WORK INSTRUCTIONS — Copy the lines word for word, starting at the beginning of the listing and ending with the line that contains "vendors with corporate". Leave the pictures out of your answer.

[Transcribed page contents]
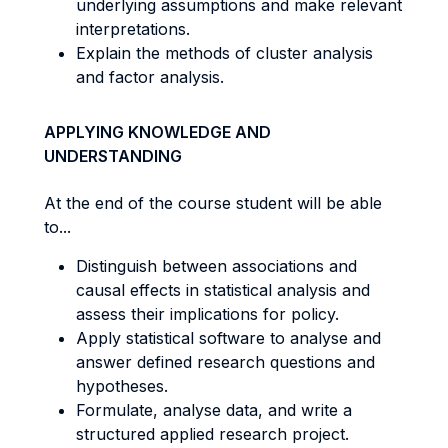
underlying assumptions and make relevant
interpretations.
Explain the methods of cluster analysis
and factor analysis.
APPLYING KNOWLEDGE AND
UNDERSTANDING
At the end of the course student will be able
to...
Distinguish between associations and
causal effects in statistical analysis and
assess their implications for policy.
Apply statistical software to analyse and
answer defined research questions and
hypotheses.
Formulate, analyse data, and write a
structured applied research project.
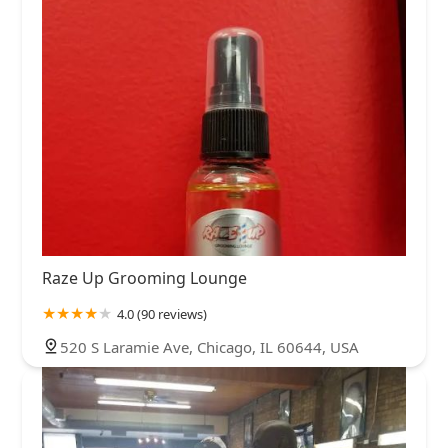
Raze Up Grooming Lounge
4.0 (90 reviews)
520 S Laramie Ave, Chicago, IL 60644, USA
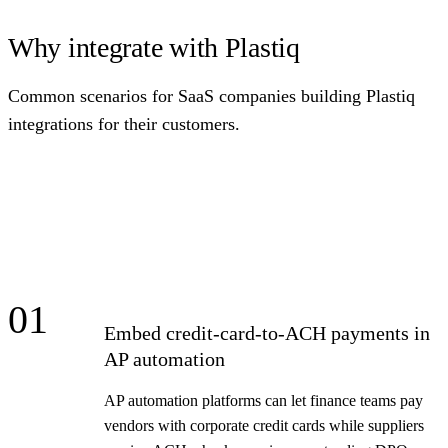
Why integrate with Plastiq
Common scenarios for SaaS companies building Plastiq
integrations for their customers.
01
Embed credit-card-to-ACH payments in
AP automation
AP automation platforms can let finance teams pay
vendors with corporate credit cards while suppliers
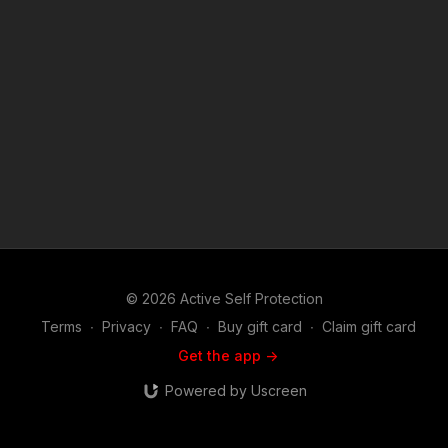
edition ASP polo! http://get-asp.com/store If you value what
we do at ASP, would you consider becoming an ASP Patron
Member to support the work it takes to make the narrated
videos like Gas Station Bandits Did Not Expect Armed
Resistance? https://get-asp.com/patron or https://get-
asp.com/patron-annual gives the details and benefits. Raw
video: https://get-asp.com/803n Find a good instructor in your
area and get some training: https://get-asp.com/directory
Attitude. Skills. Plan. (music in the outro courtesy of Bensound
at http://www.bensound.com) Copyright Disclaimer. Under
Section 107 of the Copyright Act 1976, allowance is made for
"fair use" for purposes such as criticism, comment, news
reporting, teaching, scholarship, and research. Fair use is a
use permitted by copyright statute that might otherwise be
infringing. Non-profit, educational or personal use tips the
© 2026 Active Self Protection
balance in favor of fair use.
Terms
∙
Privacy
∙
FAQ
∙
Buy gift card
∙
Claim gift card
Get the app ->
Powered by Uscreen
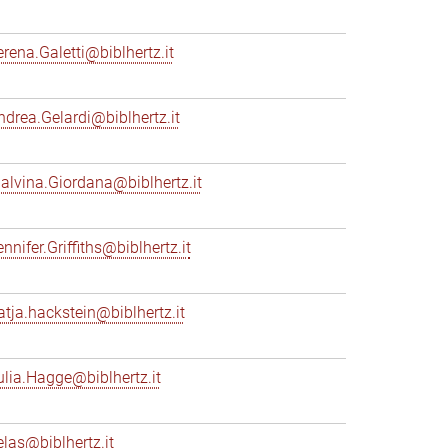
erena.Galetti@biblhertz.it
ndrea.Gelardi@biblhertz.it
alvina.Giordana@biblhertz.it
nnifer.Griffiths@biblhertz.it
atja.hackstein@biblhertz.it
ulia.Hagge@biblhertz.it
elas@biblhertz.it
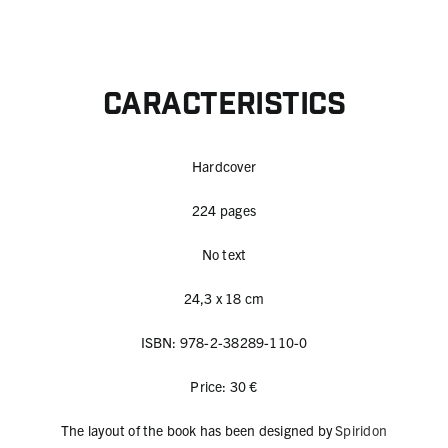
Caracteristics
Hardcover
224 pages
No text
24,3 x 18 cm
ISBN: 978-2-38289-110-0
Price: 30 €
The layout of the book has been designed by
Spiridon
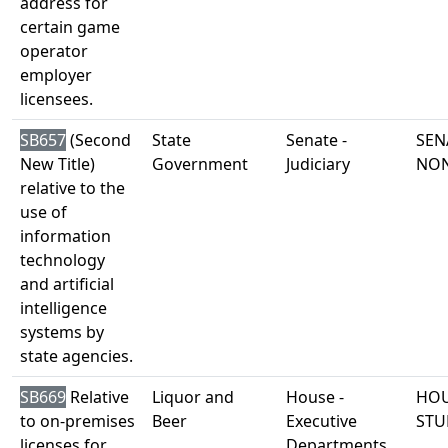
address for
certain game
operator
employer
licensees.
SB657
(Second
State
Senate -
SEN
New Title)
Government
Judiciary
NO
relative to the
use of
information
technology
and artificial
intelligence
systems by
state agencies.
SB669
Relative
Liquor and
House -
HOU
to on-premises
Beer
Executive
STU
licenses for
Departments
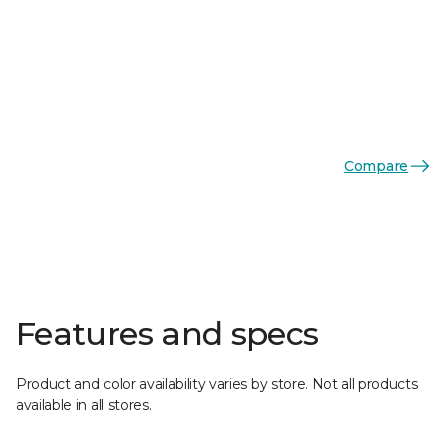
Compare
Features and specs
Product and color availability varies by store. Not all products
available in all stores.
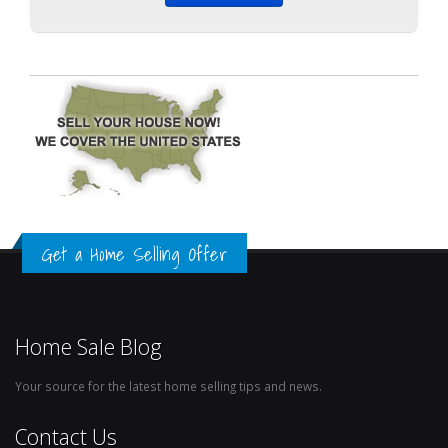
Get a Home Selling Offer
Home Sale Blog
Your source for the latest home selling tips and news.
Contact Us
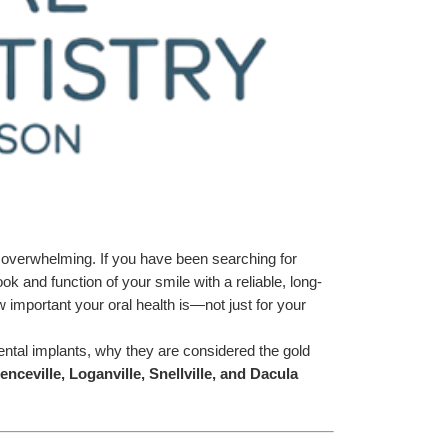
l overwhelming. If you have been searching for 
k and function of your smile with a reliable, long-
important your oral health is—not just for your 
ntal implants, why they are considered the gold 
nceville, Loganville, Snellville, and Dacula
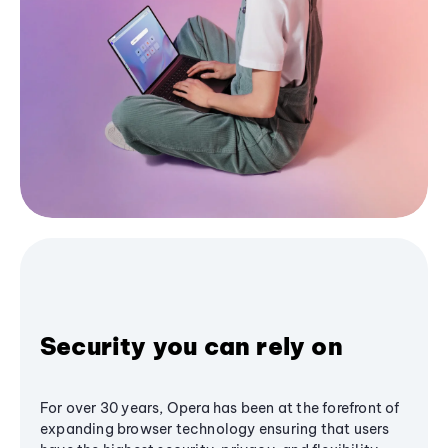
Security you can rely on
For over 30 years, Opera has been at the forefront of
expanding browser technology ensuring that users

RESPONSE FOR THIS EXERCISE —
underlying assumptions and make relevant
interpretations.
Explain the methods of cluster analysis
and factor analysis.
APPLYING KNOWLEDGE AND
UNDERSTANDING
At the end of the course student will be able
to...
Distinguish between associations and
causal effects in statistical analysis and
assess their implications for policy.
Apply statistical software to analyse and
answer defined research questions and
hypotheses.
Formulate, analyse data, and write a
structured applied research project.
Raze Up Grooming Lounge
4.0 (90 reviews)
520 S Laramie Ave, Chicago, IL 60644, USA
Why integrate with Plastiq
Common scenarios for SaaS companies building Plastiq
integrations for their customers.
01
Embed credit-card-to-ACH payments in
AP automation
AP automation platforms can let finance teams pay
vendors with corporate credit cards while suppliers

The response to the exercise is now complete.